Вечер тянулся нестерпимо долго. Отдельные попытки, с глазу на глаз или небольшими группами, воскресить старые воспоминания не удавались. По незнанию справлялись о том, о чём не следовало спрашивать. Напр.:
— Как поживает твой брат Герман? — (Вскользь брошенный вопрос без малейшего желания получить ответ, не представлявший никакого интереса.)
(Замешательство среди собеседников.)
— Благодарствуй, всё тоже, улучшения не замечается.
— Улучшения? а разве он был болен?
— Да… разве ты не знаешь?
Тут кто-нибудь ввязывается в разговор и спасает несчастного брата от необходимости мучительного признания, что Герман сошел с ума.
Или так:
— Ну, а твою жену можно видеть?
(Она как раз разводится.)
Или еще:
— Твой мальчик, поди, вырос? Держал уже экзамен?
(Это потерянная надежда семьи.)
Словом нить общения была потеряна, всё расползалось. Все уже испытали серьезность и горечь жизни и во всяком случае не могли считаться мальчишками.
Когда, наконец, стали прощаться на улице, у выхода, то чувствовалась потребность совсем распроститься, а не идти в кафе, как бывало раньше, чтобы продлить встречу. Воспоминания молодости не имели ожидаемого ободряющего действия. Прошедшее было той подстилкой, на которой выросло настоящее и эта подстилка насквозь истлела, выветрилась, покрылась плесенью.
Заметно было, что никто более не говорил о будущем, а лишь о прошедшем, по той простой причине, что мы находились уже в том будущем, о котором мечтали, и не могли более создавать его в своем воображении.
Через две недели сидел я опять за тем же столом, почти в том же обществе и на том же месте. Теперь всякий, соответственно своему положению, успел обдумать свой ответ на вопросы, оставленные из вежливости без ответа в прошлый раз. Собеседники были вооружены и свернулись, как кислое молоко. Те, что были утомлены, ленивы или предпочитали хорошо поесть, относились равнодушно к разговору, не участвуя в нём, и вокруг них царило молчание; спорщики же схватились. Точно по какой-то тайной программе, всегда неясной, стали обвинять друг друга в неверии.

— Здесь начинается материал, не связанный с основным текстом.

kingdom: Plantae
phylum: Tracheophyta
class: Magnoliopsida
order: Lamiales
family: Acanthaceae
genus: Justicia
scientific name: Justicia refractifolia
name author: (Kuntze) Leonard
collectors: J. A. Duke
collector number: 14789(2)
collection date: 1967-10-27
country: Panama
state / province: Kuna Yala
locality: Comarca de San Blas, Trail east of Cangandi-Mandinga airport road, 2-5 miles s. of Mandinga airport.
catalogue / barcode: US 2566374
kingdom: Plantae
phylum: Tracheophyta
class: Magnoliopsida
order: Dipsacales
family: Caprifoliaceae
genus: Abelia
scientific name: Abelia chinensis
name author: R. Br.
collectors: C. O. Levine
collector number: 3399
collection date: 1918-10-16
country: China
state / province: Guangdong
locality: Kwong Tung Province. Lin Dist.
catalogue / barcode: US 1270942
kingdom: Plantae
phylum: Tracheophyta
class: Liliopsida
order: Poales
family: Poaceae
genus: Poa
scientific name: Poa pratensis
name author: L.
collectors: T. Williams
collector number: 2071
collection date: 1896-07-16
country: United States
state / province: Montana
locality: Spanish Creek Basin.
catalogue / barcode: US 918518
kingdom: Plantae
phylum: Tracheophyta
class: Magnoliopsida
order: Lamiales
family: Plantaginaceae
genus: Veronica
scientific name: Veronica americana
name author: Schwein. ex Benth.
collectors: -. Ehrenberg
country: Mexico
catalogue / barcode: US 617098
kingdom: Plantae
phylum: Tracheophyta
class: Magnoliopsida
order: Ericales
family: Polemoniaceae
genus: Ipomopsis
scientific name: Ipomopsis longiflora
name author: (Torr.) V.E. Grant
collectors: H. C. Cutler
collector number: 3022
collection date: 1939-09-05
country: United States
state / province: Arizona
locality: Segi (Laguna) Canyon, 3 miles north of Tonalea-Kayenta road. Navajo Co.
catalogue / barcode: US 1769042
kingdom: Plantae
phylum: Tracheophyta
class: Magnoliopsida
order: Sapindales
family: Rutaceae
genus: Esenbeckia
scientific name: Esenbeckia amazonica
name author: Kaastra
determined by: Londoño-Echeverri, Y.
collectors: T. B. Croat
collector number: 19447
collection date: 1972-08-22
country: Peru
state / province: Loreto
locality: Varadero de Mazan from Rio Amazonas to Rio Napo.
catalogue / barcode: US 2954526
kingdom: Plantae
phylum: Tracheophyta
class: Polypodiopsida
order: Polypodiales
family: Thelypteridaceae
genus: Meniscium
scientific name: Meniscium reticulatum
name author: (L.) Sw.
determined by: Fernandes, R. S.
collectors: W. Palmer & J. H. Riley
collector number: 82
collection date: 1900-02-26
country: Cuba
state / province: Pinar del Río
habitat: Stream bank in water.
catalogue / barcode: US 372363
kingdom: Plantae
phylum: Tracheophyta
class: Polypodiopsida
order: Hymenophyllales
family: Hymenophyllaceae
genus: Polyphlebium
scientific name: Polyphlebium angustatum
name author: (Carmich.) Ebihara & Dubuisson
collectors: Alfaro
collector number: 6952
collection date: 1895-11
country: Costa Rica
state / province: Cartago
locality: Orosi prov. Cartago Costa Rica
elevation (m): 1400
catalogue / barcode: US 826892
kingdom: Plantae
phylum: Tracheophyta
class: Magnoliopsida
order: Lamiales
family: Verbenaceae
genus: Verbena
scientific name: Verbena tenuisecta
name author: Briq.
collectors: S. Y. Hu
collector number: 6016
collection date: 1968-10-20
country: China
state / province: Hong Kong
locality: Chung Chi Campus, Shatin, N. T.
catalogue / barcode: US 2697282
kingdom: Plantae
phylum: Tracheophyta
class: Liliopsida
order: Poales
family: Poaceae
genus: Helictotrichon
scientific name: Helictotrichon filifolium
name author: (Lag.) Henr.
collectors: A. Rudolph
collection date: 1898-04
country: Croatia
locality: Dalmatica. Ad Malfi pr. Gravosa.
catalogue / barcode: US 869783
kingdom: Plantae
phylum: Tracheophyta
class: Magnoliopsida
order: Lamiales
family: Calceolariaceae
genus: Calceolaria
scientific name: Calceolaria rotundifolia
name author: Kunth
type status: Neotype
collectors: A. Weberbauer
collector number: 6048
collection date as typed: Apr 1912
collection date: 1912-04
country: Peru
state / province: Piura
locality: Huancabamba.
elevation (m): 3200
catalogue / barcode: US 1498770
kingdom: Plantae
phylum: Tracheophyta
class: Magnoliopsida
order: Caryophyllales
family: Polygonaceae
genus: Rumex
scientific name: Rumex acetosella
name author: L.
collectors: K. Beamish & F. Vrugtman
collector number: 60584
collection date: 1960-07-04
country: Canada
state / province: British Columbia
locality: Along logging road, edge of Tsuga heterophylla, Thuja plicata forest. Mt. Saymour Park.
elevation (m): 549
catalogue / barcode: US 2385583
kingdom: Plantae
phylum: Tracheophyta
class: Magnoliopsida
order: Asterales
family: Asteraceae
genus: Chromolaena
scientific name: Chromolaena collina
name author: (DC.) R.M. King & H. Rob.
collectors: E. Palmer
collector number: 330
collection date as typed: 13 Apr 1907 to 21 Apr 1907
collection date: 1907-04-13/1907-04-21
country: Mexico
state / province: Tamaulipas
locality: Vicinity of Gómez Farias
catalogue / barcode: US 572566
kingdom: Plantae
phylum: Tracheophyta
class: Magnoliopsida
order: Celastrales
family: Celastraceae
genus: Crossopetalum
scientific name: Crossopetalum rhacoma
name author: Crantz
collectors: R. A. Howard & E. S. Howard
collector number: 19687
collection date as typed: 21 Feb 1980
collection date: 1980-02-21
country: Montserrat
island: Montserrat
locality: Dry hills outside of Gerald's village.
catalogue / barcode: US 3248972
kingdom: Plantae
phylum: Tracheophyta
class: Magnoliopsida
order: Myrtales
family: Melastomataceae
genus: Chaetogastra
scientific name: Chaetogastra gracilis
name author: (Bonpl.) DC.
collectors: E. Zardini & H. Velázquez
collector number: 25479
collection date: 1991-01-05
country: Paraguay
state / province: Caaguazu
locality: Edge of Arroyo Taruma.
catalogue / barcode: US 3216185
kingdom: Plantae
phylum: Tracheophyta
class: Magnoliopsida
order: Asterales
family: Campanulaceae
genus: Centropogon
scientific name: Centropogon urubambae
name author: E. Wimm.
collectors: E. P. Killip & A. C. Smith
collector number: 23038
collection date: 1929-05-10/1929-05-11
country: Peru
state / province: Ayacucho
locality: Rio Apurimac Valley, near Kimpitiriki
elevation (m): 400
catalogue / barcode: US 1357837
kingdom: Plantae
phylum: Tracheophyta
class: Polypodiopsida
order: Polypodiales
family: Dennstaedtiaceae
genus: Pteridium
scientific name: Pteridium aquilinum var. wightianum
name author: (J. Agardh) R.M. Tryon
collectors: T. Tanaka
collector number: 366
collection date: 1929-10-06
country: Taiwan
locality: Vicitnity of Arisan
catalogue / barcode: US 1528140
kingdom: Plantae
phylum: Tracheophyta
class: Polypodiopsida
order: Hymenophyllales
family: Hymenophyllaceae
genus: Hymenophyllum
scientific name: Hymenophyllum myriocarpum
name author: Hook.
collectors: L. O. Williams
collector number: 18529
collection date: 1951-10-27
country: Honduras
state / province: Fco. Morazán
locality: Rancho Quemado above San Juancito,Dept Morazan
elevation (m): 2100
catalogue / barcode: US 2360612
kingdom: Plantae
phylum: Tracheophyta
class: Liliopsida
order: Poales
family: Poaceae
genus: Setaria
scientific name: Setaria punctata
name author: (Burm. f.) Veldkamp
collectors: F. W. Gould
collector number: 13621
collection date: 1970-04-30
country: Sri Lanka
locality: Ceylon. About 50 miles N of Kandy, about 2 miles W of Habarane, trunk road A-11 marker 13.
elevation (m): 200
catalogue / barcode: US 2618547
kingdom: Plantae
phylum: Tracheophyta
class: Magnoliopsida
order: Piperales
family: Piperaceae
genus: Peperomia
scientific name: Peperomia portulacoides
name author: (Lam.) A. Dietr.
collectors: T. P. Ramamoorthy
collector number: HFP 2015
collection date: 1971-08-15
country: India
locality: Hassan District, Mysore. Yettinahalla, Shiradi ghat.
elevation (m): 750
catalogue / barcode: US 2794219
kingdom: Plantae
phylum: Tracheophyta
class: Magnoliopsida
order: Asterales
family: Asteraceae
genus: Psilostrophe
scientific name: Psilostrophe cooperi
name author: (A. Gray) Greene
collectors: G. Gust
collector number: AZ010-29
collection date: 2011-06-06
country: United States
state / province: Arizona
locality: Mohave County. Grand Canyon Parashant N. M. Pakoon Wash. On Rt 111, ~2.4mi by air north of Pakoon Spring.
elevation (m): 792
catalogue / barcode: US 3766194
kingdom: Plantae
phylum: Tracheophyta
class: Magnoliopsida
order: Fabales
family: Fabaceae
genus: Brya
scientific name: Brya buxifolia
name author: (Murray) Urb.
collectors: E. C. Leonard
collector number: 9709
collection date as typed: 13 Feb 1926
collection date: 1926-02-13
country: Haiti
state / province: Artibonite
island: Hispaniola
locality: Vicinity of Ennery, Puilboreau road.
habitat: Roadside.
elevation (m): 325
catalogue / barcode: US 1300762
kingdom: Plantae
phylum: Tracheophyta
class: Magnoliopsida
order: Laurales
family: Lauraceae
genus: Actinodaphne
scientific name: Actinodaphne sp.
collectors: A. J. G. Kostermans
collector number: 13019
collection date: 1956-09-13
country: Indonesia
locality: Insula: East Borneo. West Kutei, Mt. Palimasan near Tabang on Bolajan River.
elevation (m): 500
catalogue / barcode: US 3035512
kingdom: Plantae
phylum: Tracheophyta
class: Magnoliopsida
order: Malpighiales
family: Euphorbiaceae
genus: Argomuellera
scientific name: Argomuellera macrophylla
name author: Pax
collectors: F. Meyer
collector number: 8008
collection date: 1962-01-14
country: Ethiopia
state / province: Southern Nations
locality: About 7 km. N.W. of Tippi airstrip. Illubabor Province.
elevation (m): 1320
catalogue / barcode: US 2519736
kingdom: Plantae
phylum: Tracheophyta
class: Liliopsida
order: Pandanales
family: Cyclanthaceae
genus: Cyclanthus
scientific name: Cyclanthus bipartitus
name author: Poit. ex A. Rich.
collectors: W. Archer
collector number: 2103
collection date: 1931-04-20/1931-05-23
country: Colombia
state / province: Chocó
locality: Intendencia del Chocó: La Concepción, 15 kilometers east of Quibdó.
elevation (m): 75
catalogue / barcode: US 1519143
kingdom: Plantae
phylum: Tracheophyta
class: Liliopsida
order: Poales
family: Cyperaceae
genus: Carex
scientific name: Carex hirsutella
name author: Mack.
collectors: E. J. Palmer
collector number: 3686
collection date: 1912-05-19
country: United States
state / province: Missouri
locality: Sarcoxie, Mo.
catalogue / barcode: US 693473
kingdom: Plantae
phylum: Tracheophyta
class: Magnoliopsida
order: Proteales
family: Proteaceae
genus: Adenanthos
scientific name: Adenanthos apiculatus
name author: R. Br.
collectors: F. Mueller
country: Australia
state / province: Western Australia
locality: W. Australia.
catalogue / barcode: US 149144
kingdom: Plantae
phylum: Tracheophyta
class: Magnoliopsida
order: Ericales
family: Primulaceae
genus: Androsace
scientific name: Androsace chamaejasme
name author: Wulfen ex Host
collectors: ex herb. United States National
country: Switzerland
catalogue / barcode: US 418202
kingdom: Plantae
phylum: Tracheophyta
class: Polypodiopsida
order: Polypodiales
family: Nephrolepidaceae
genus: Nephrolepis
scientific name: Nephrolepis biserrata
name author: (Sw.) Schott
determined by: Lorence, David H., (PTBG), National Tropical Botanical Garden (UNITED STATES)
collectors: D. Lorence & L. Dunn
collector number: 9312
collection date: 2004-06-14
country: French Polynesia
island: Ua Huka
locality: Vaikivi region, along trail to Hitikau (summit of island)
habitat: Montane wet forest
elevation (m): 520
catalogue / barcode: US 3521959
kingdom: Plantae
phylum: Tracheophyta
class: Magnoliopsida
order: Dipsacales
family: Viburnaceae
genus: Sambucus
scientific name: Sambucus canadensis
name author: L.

— Нет, я никогда не был атеистом! — воскликнул кто-то.
— Вот как! Неужели нет?
Тут завязался спор, который был бы уместен лет 20 назад. Пытались намеренно воспроизвести то, что в счастливое время роста являлось бессознательно. Но память изменяла. То, что было сделано и сказано, было теперь забыто, — цитировали самих себя и других, некстати; выходила бессмыслица. При первом молчании, кто-нибудь из собеседников возвращался к тому же предмету. Разговор вертелся, как колесо, приводимое в движение топтанием на месте. Он то замолкал, то начинался сызнова.
На этот раз расстались с тем чувством, что с прошедшим было покончено, что мы сделались взрослыми, могли покинуть питомник и, пересаженные на свободную почву, могли расти сами по себе, на воле, без помощи садовника, ножниц и ярлычков.
Таким образом каждый оказался в сущности одиноким. Так оно и было всегда. Однако, это еще не был конец, так как те, что не хотели остановиться в своем росте, а желали идти вперед, делать открытия, завоевывать новые миры, соединялись в маленькие кучки, и пользовались кафе, как местом для совместных бесед. Пытались, было, собираться в семьях, но там скоро оказывалось, что у товарища была подкладка платья, называемая женой. Она частенько морщилась за шитьем. В её присутствии надо было говорить о другом «и когда по забывчивости» говорилось о своем, то происходило одно из двух: или жена начинала разглагольствовать и диктаторами решала все вопросы, и тогда приходилось молчать из вежливости, или же она подымалась, убегала в детскую и не раньше показывалась, пока гость не почувствует себя там просителем, приживальщиком, лицом, с которым обращаются так, как будто оно намеревалось отвлечь мужа от жены и дома, от долга и верности.